Sindacati insoddisfatti

Questa novità è emersa ieri nell’incontro tra il ministro del Lavoro, Giuliano Poletti, e i segretari generali di Cgil, Cisl e Uil. I sindacati avrebbero voluto di più: una vera e propria integrazione delle pensioni al minimo, come c’era nel sistema retributivo, cioè una pensione di garanzia per i giovani. Qui invece il beneficio (si va in pensione quattro anni prima e, se non si hanno altri redditi, si portano a casa 660 euro), rispetto alle regole attuali, riguarda solo quella fetta di lavoratori che maturerà un importo tra 1,2 e 1,5 volte l’assegno sociale. Per quelli che stanno sotto non cambia nulla: o chiedono l’assegno sociale (oggi a 65 anni e 7 mesi) se sono poveri o aspettano 4 anni e prendono quello che hanno maturato. Troppo poco per parlare di una pensione di garanzia generalizzata. In ogni caso, come ha sottolineato Poletti, le novità non scatteranno subito, riguardando chi ha cominciato a lavorare dopo il 1995. I sindacati sono insoddisfatti anche perché,dice la leader della Cgil, Susanna Camusso, il governo è stato «reticente» sul blocco dell’adeguamento dell’età pensionabile alla speranza di vita.

Nella Rita anche il Tfr

Altre novità riguardano la Rita, rendita integrativa anticipata. Due gli interventi allo studio, che potrebbero entrare nella legge di Bilancio 2018. 1) Oggi per utilizzare la Rita per andare in pensione anticipata a 63 anni bisogna avere i requisiti per l’Ape volontaria e in più cessare il rapporto di lavoro. Dal 2018 potrebbero invece utilizzarla tutti i lavoratori che compiono 63 anni, anche senza dare le dimissioni. 2) Si vorrebbe consentire di integrare il montante della Rita con un’eventuale incentivo all’esodo e col Tfr liquidato alla cessazione del rapporto di lavoro. Far confluire queste risorse nel fondo pensione avrebbe il vantaggio di una tassazione agevolata (tra il 15 e il 9%). Il governo sarebbe intenzionato, ma deve trovare le coperture, anche ad alleggerire il prelievo fiscale sui fondi pensione dei dipendenti pubblici.

ESERCIZIO PROPOSTO 1
Stampa senza modifiche il brano del testo sulle pensioni che va da "Nella Rita anche" a "dei dipendenti pubblici.".
ESERCIZIO PROPOSTO 2
Rispondi a queste domande sul testo sulle pensioni:
(a) Quanti euro si portano a casa con il beneficio descritto, se non si hanno altri redditi?
(b) A quale età si chiede oggi l'assegno sociale?
(c) Tra quali percentuali è indicata la tassazione agevolata per le risorse fatte confluire nel fondo pensione?

DATI FORNITI
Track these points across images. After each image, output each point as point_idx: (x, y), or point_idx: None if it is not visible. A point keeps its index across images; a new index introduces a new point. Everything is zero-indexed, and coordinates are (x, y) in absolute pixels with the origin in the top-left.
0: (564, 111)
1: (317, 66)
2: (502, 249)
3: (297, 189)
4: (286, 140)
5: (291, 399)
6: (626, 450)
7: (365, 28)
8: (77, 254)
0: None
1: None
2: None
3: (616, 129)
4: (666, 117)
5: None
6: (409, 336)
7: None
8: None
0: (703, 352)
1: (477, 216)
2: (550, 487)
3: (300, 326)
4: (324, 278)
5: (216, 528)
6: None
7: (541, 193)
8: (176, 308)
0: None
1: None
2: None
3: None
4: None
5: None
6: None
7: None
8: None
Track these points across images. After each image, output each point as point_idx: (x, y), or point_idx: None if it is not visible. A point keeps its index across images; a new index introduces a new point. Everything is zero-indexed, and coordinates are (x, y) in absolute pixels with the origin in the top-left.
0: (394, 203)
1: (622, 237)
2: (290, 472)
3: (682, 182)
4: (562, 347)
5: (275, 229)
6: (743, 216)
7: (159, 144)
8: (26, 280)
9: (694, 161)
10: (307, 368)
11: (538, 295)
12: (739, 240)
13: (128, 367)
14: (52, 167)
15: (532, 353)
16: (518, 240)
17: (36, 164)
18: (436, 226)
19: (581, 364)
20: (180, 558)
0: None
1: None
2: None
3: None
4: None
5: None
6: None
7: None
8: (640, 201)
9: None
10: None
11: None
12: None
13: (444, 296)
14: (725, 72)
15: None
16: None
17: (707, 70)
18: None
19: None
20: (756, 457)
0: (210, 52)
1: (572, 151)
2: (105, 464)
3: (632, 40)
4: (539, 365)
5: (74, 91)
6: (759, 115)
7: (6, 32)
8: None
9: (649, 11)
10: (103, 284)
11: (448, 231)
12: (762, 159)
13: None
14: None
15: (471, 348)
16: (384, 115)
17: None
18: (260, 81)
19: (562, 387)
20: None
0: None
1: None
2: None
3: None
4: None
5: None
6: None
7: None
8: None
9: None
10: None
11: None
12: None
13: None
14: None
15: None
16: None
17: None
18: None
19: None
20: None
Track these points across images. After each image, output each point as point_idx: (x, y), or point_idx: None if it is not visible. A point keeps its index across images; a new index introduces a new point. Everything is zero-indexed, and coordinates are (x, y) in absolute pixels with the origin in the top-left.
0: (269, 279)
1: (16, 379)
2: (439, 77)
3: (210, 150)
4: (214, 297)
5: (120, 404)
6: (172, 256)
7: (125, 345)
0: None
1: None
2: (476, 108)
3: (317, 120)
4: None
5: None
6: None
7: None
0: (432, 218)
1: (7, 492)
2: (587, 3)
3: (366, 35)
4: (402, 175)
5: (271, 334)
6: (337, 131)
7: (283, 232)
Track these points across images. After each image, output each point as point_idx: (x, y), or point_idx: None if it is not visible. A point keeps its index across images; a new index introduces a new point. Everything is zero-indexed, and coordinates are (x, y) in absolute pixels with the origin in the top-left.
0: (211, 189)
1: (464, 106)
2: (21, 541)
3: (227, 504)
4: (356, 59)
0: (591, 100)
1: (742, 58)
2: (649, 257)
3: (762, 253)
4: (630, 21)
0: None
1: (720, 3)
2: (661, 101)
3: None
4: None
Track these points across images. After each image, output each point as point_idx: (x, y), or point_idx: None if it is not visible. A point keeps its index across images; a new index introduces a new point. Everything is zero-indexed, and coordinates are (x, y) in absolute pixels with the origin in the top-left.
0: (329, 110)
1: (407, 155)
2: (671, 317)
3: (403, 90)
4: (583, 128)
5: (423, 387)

RISULTATO ESERCIZIO 1
Nella Rita anche il Tfr

Altre novità riguardano la Rita, rendita integrativa anticipata. Due gli interventi allo studio, che potrebbero entrare nella legge di Bilancio 2018. 1) Oggi per utilizzare la Rita per andare in pensione anticipata a 63 anni bisogna avere i requisiti per l’Ape volontaria e in più cessare il rapporto di lavoro. Dal 2018 potrebbero invece utilizzarla tutti i lavoratori che compiono 63 anni, anche senza dare le dimissioni. 2) Si vorrebbe consentire di integrare il montante della Rita con un’eventuale incentivo all’esodo e col Tfr liquidato alla cessazione del rapporto di lavoro. Far confluire queste risorse nel fondo pensione avrebbe il vantaggio di una tassazione agevolata (tra il 15 e il 9%). Il governo sarebbe intenzionato, ma deve trovare le coperture, anche ad alleggerire il prelievo fiscale sui fondi pensione dei dipendenti pubblici.

RISULTATO ESERCIZIO 2
(a) 660 euro.
(b) A 65 anni e 7 mesi.
(c) Tra il 15 e il 9%.